Potential meaning "it does happen", or "it can happen if we do this", or just "maybe it might happen, we really do not know?"
It does happen if the AMD SDHCI patches are cherry-picked into 4.14. https://lkml.org/lkml/2019/5/1/398 It can be mitigated by changing the line in the patch with `mmc_detect_change(host, 0)` to mmc_detect_change(host, 200)`, but that's just a workaround to play with the timing so the race condition doesn't happen.
Once this patch is applied, there is a potential for a null pointer dereference. That's what the second patch fixes.
What is the git id of that upstream fix?
So there is no specific upstream fix. There was a large patch set that migrated mmc to using blk-mq, so the bug just kind of went away. https://lwn.net/Articles/739774/ or 0fbfd12518303e9b32ac9fd231439459eac848f9
The third patch is just an optimization to stop processing earlier.
That's not how stable kernels work :(
Oops, I guess we can ignore that patch.
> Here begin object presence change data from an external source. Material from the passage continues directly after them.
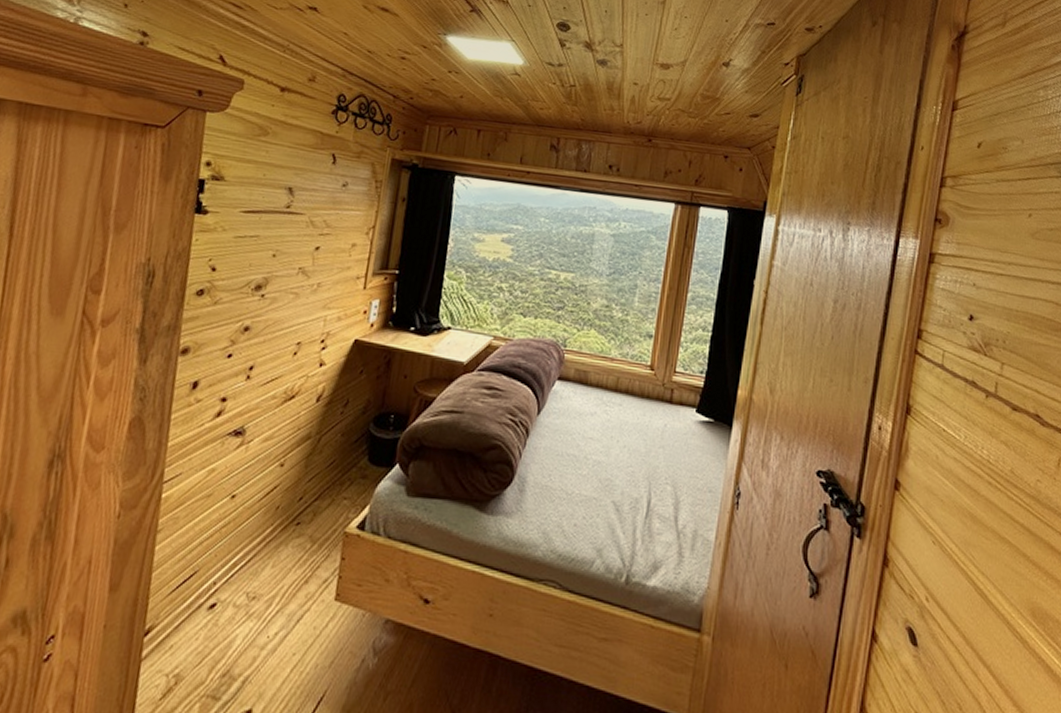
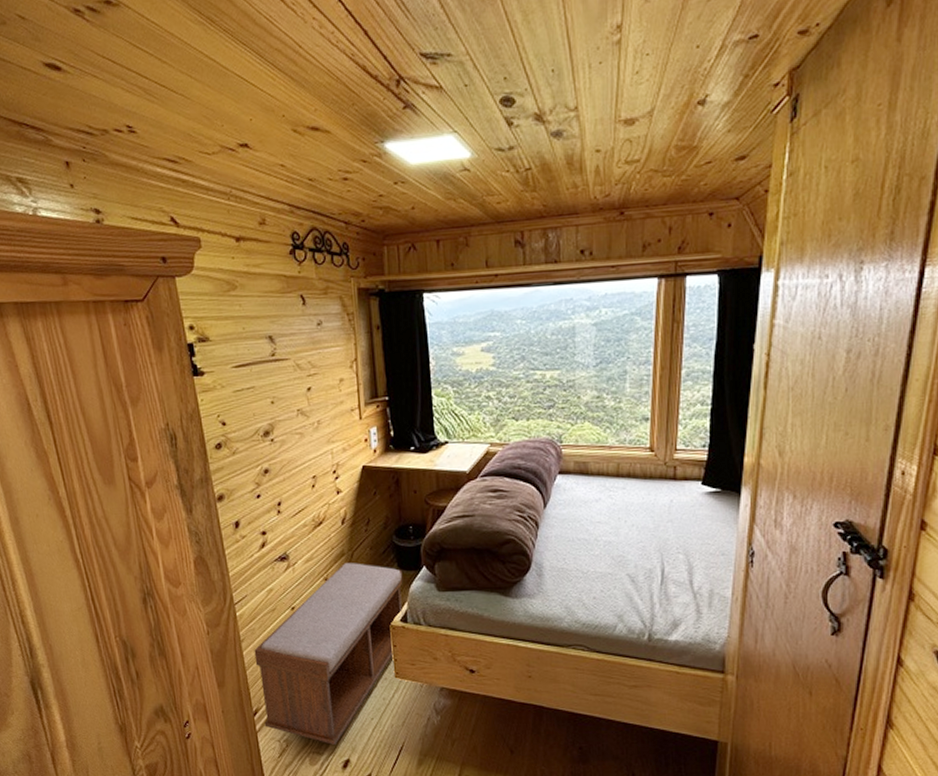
bench: none [154,448,372,687] -> present [254,563,403,745]

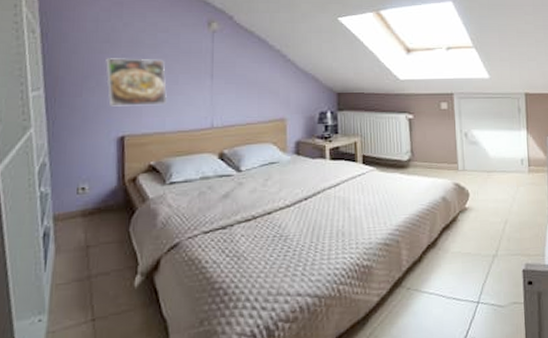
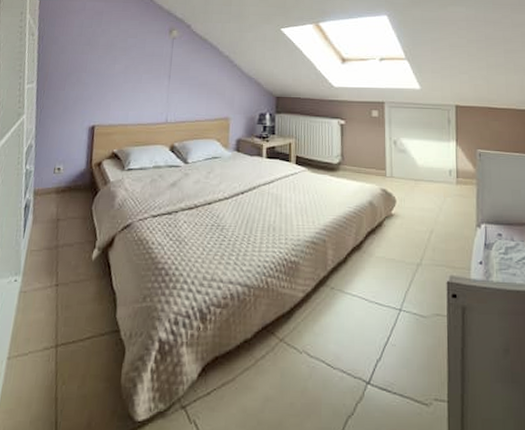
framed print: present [106,58,168,107] -> none [84,58,132,100]

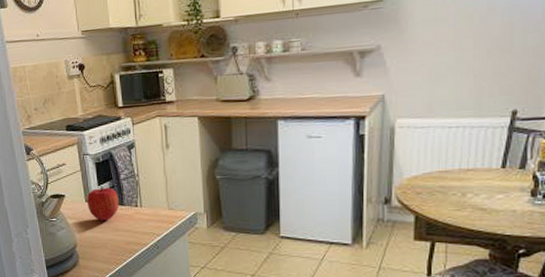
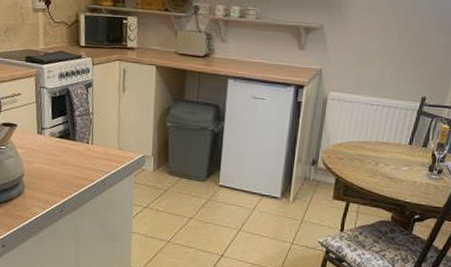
fruit: present [87,186,119,222] -> none [39,120,71,155]

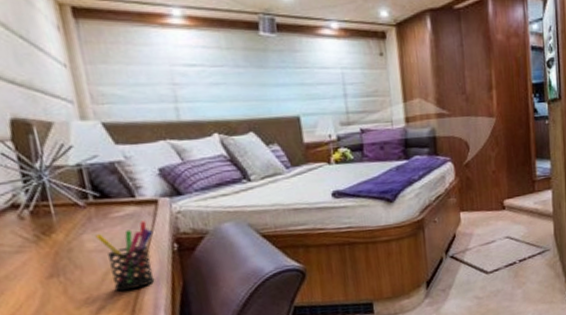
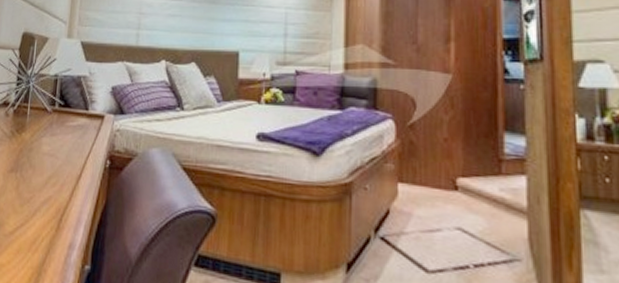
pen holder: present [95,220,155,292] -> none [51,133,94,199]

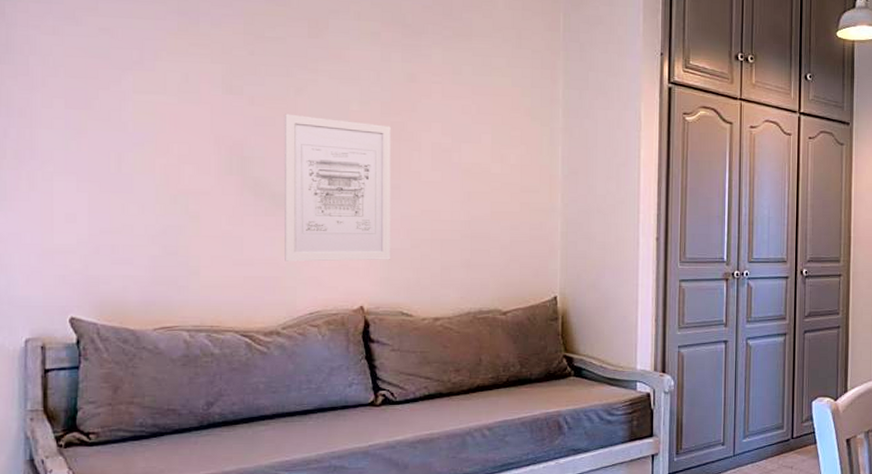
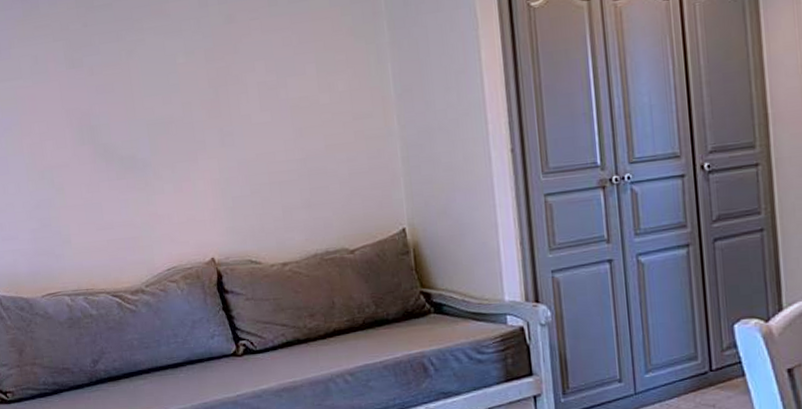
wall art: present [283,113,392,262] -> none [120,72,234,222]

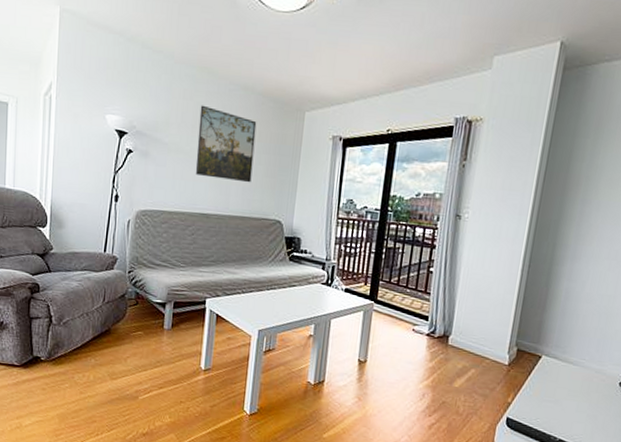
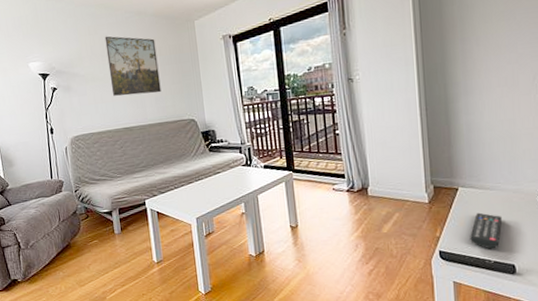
remote control: none [540,385,579,427] -> present [470,212,503,249]

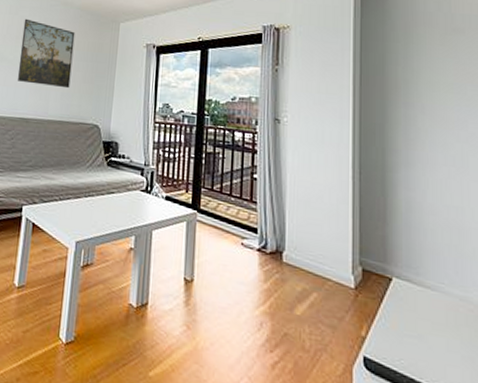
remote control: present [470,212,503,249] -> none [403,316,446,371]

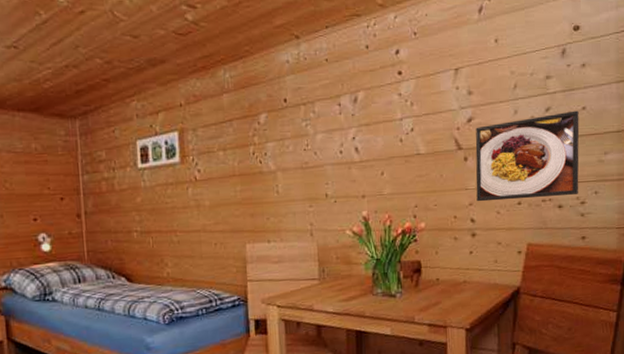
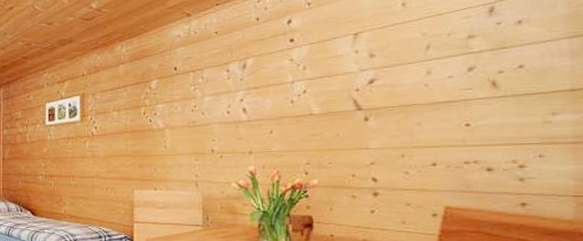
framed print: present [475,110,580,202] -> none [378,69,516,162]

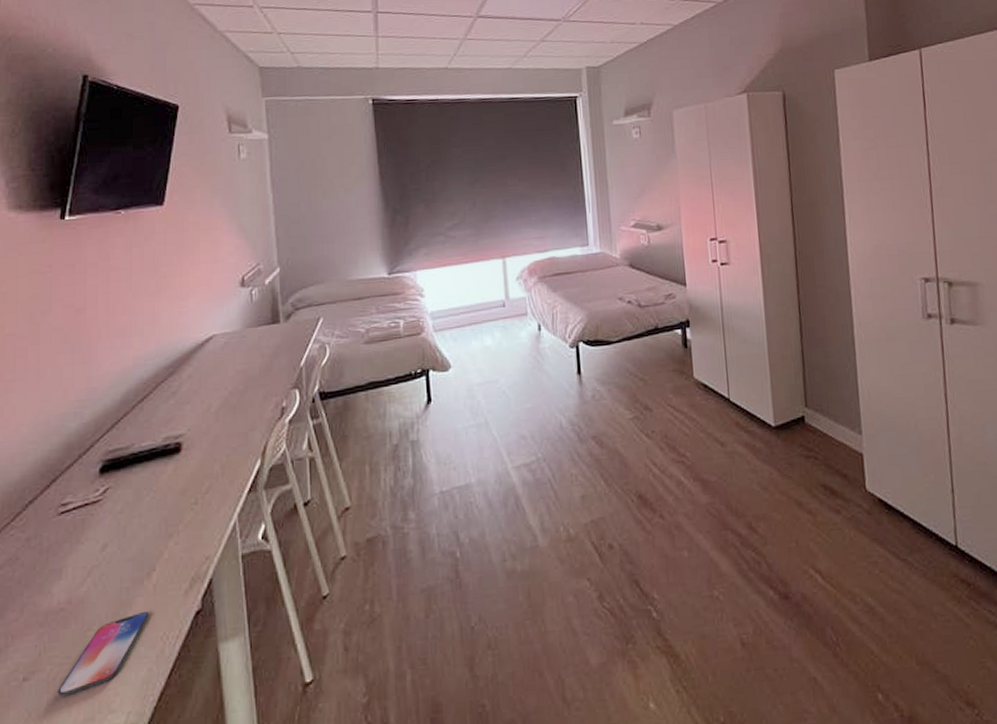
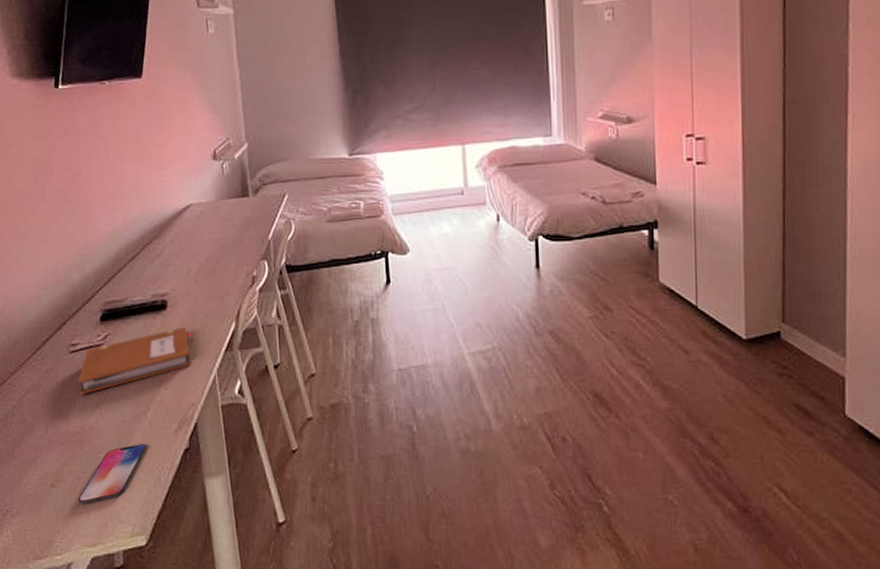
notebook: none [67,470,210,563] -> present [78,326,192,395]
It just prevents mmc_init_request from being called, but it doesn't matter since the 2nd patch actually checks for NULL now.
See https://patchwork.kernel.org/patch/10925469/ for the initial motivation.
I don't understand the motivation from that link at all :(
This commit applies to v4.14.116. It is already included in 4.19. 4.19 doesn't suffer from the null pointer dereference because later commits migrate the mmc stack to blk-mq.
What are those later commits?
Commit 0fbfd12518303e9b32ac9fd231439459eac848f9 specifically deletes the code for the 2nd patch. As I said above, the NULL pointer dereference just kind of went away as part of the blk-mq migration, so there is no upstream fix :(
I tested this patch set by randomly connecting/disconnecting the SD card. I got over 189650 itarations without a problem.
And if you do not have these patches, on 4.14.y, how many iterations cause a problem? If you just apply the first patch, does that work?
If I apply the AMD SDHCI patches and nothing else, then I can cause a resource leak within 10 iterations. If I apply just the first patch then I can cause a NULL pointer error within 10 iterations. If I apply both 1 and 2, then everything works as expected and I can't cause a problem.
_EVERY_ time we take a patch that is not upstream, something usually is broken and needs to be fixed. We have a long long long history of this, so if you want to have a patch that is not upstream applied to a stable kernel release, you need a whole lot of justification and explanation and begging. And you need to be around to fix the fallout for when it breaks :)
It also looks like 2361bfb055f948eac6583fa3c75a014da84fe554 includes a fix for 41e3efd07d5a02c80f503e29d755aa1bbb4245de, so that would need to be cherry picked in.
I guess I should have included a fixes: line in my second patch.
So to summarize: - cherry-pick 41e3efd07d5a02c80f503e29d755aa1bbb4245de - cherry-pick 2361bfb055f948eac6583fa3c75a014da84fe554 - apply 2nd patch but add to commit message: Fixes: 41e3efd07d5a ("mmc: block: Simplify cleaning up the queue") - Ignore patch 3 since it's an optimization.
thanks,
greg k-h
Thanks again for your time, and sorry for the really late response!
Raul